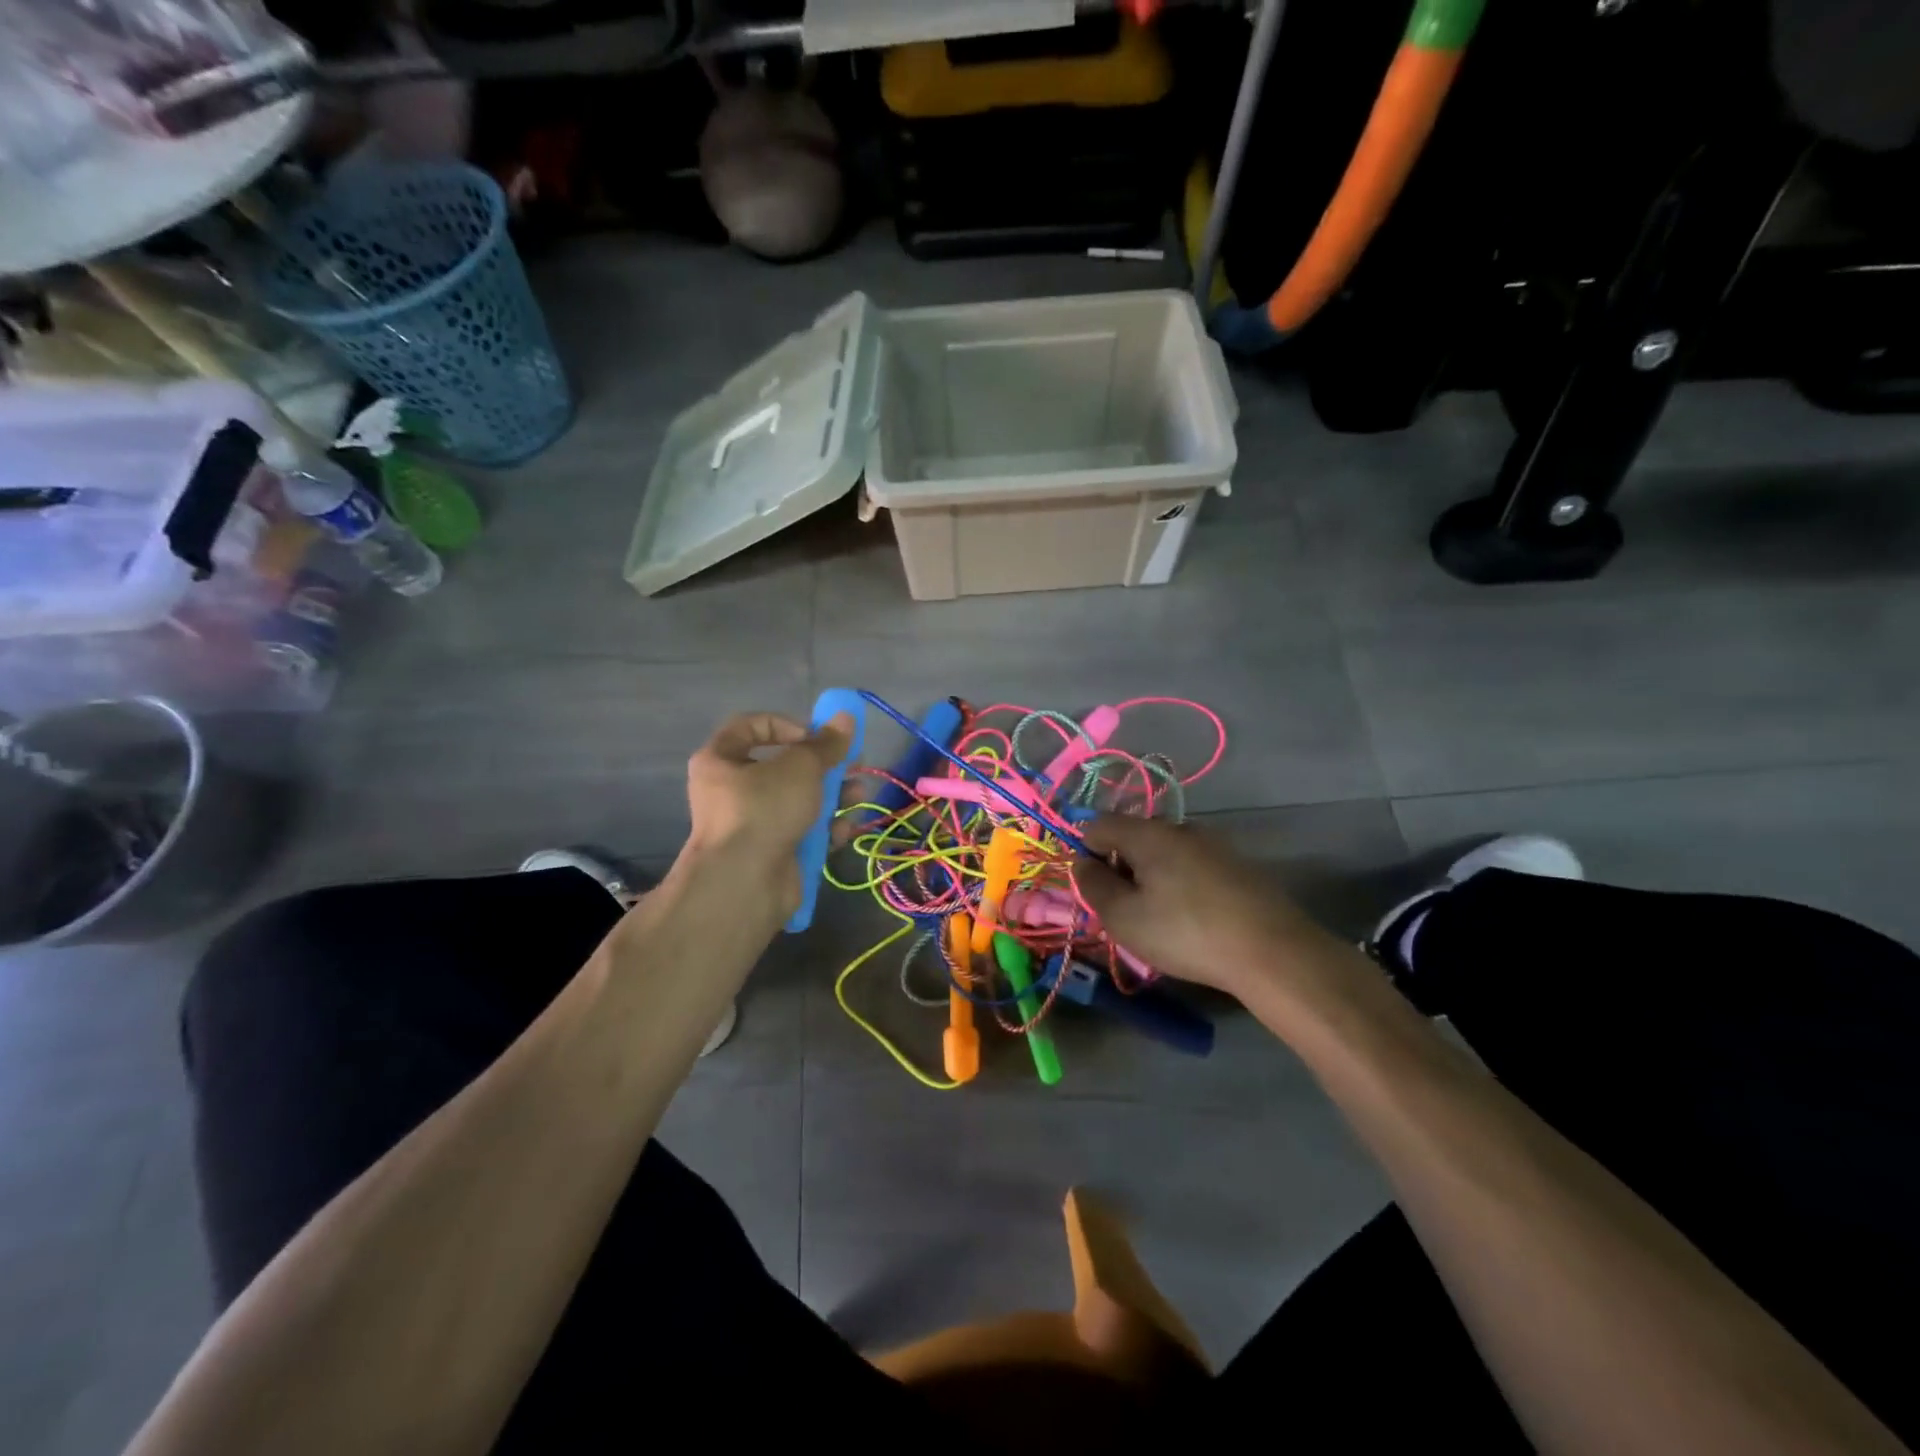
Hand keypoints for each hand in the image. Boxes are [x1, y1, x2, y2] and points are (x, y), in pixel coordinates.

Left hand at [683, 711, 853, 911]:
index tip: (815, 736)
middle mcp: (731, 791)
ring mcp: (752, 825)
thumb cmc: (764, 809)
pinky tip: (844, 830)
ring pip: (798, 802)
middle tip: (852, 766)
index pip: (750, 727)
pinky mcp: (772, 853)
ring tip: (858, 796)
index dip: (786, 725)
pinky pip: (802, 833)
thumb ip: (826, 743)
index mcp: (720, 760)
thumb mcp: (801, 766)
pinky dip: (824, 830)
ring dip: (833, 797)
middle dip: (823, 767)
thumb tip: (846, 717)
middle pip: (783, 768)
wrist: (745, 883)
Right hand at [1072, 814, 1341, 996]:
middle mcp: (1180, 827)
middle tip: (1124, 909)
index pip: (1099, 825)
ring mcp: (1213, 844)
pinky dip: (1179, 883)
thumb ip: (1093, 886)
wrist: (1272, 951)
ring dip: (1151, 877)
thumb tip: (1082, 862)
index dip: (1086, 853)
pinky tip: (1190, 917)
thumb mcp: (1123, 917)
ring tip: (1157, 918)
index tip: (1094, 890)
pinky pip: (1191, 865)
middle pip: (1133, 836)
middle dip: (1120, 866)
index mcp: (1147, 833)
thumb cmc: (1186, 933)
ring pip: (1164, 852)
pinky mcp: (1236, 865)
***
WORK INSTRUCTION: Each line, beginning at the one that contains "thumb tip: (846, 717)" and continuing through the end of the records, must be written out exactly, first and last included.

YOUR SOLUTION:
thumb tip: (846, 717)
middle pip: (783, 768)
wrist: (745, 883)
Right hand at [1072, 814, 1341, 996]:
middle mcp: (1180, 827)
middle tip: (1124, 909)
index pip: (1099, 825)
ring mcp: (1213, 844)
pinky dip: (1179, 883)
thumb ip: (1093, 886)
wrist: (1272, 951)
ring dip: (1151, 877)
thumb tip: (1082, 862)
index dip: (1086, 853)
pinky tip: (1190, 917)
thumb mcp: (1123, 917)
ring tip: (1157, 918)
index tip: (1094, 890)
pinky pip: (1191, 865)
middle pip: (1133, 836)
middle dip: (1120, 866)
index mcp: (1147, 833)
thumb cmc: (1186, 933)
ring pip: (1164, 852)
pinky mcp: (1236, 865)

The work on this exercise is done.